Available data:

------------------------------------

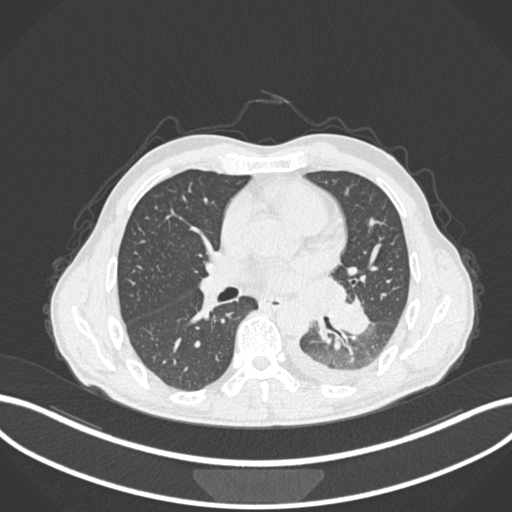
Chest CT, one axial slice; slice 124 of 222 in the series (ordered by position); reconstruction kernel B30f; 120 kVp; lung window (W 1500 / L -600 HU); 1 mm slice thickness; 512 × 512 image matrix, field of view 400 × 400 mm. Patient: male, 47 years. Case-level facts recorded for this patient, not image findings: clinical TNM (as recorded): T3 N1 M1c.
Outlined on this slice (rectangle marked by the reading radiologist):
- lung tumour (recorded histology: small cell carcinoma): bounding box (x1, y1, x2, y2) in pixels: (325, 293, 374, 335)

------------------------------------

Task statement:
Faithful copy, images left out: write out every line of data.

Written answer:
Chest CT, one axial slice; slice 124 of 222 in the series (ordered by position); reconstruction kernel B30f; 120 kVp; lung window (W 1500 / L -600 HU); 1 mm slice thickness; 512 × 512 image matrix, field of view 400 × 400 mm. Patient: male, 47 years. Case-level facts recorded for this patient, not image findings: clinical TNM (as recorded): T3 N1 M1c.
Outlined on this slice (rectangle marked by the reading radiologist):
- lung tumour (recorded histology: small cell carcinoma): bounding box (x1, y1, x2, y2) in pixels: (325, 293, 374, 335)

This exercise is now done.